Recorded data:
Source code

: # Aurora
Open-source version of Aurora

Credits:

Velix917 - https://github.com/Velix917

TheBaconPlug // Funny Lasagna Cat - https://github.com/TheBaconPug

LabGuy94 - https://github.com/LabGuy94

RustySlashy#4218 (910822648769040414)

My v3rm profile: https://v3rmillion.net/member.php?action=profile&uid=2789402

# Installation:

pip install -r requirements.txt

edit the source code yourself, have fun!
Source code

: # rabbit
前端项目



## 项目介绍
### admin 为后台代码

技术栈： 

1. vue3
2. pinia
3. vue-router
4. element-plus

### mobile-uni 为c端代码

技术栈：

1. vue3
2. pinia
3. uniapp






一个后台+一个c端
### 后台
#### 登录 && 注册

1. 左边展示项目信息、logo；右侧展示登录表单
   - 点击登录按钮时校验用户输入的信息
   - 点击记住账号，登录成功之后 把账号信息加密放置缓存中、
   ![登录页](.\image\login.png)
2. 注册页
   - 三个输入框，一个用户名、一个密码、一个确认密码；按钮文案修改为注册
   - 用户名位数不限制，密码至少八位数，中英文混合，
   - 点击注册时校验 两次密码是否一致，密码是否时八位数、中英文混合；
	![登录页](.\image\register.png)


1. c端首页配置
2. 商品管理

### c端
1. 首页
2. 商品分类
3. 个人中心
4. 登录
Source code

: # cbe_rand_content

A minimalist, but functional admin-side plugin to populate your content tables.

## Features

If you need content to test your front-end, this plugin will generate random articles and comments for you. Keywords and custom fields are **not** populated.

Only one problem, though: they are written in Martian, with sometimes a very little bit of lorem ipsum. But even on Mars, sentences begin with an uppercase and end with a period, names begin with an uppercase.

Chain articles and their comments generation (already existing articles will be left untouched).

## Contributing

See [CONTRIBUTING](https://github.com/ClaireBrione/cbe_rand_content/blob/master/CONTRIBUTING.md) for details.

* **What you are asked to do**
Each record needs to be duplicated exactly as given.

* **Solution**
Source code

: # Aurora
Open-source version of Aurora

Credits:

Velix917 - https://github.com/Velix917

TheBaconPlug // Funny Lasagna Cat - https://github.com/TheBaconPug

LabGuy94 - https://github.com/LabGuy94

RustySlashy#4218 (910822648769040414)

My v3rm profile: https://v3rmillion.net/member.php?action=profile&uid=2789402

# Installation:

pip install -r requirements.txt

edit the source code yourself, have fun!
Source code

: # rabbit
前端项目



## 项目介绍
### admin 为后台代码

技术栈： 

1. vue3
2. pinia
3. vue-router
4. element-plus

### mobile-uni 为c端代码

技术栈：

1. vue3
2. pinia
3. uniapp






一个后台+一个c端
### 后台
#### 登录 && 注册

1. 左边展示项目信息、logo；右侧展示登录表单
   - 点击登录按钮时校验用户输入的信息
   - 点击记住账号，登录成功之后 把账号信息加密放置缓存中、
   ![登录页](.\image\login.png)
2. 注册页
   - 三个输入框，一个用户名、一个密码、一个确认密码；按钮文案修改为注册
   - 用户名位数不限制，密码至少八位数，中英文混合，
   - 点击注册时校验 两次密码是否一致，密码是否时八位数、中英文混合；
	![登录页](.\image\register.png)


1. c端首页配置
2. 商品管理

### c端
1. 首页
2. 商品分类
3. 个人中心
4. 登录
Source code

: # cbe_rand_content

A minimalist, but functional admin-side plugin to populate your content tables.

## Features

If you need content to test your front-end, this plugin will generate random articles and comments for you. Keywords and custom fields are **not** populated.

Only one problem, though: they are written in Martian, with sometimes a very little bit of lorem ipsum. But even on Mars, sentences begin with an uppercase and end with a period, names begin with an uppercase.

Chain articles and their comments generation (already existing articles will be left untouched).

## Contributing

See [CONTRIBUTING](https://github.com/ClaireBrione/cbe_rand_content/blob/master/CONTRIBUTING.md) for details.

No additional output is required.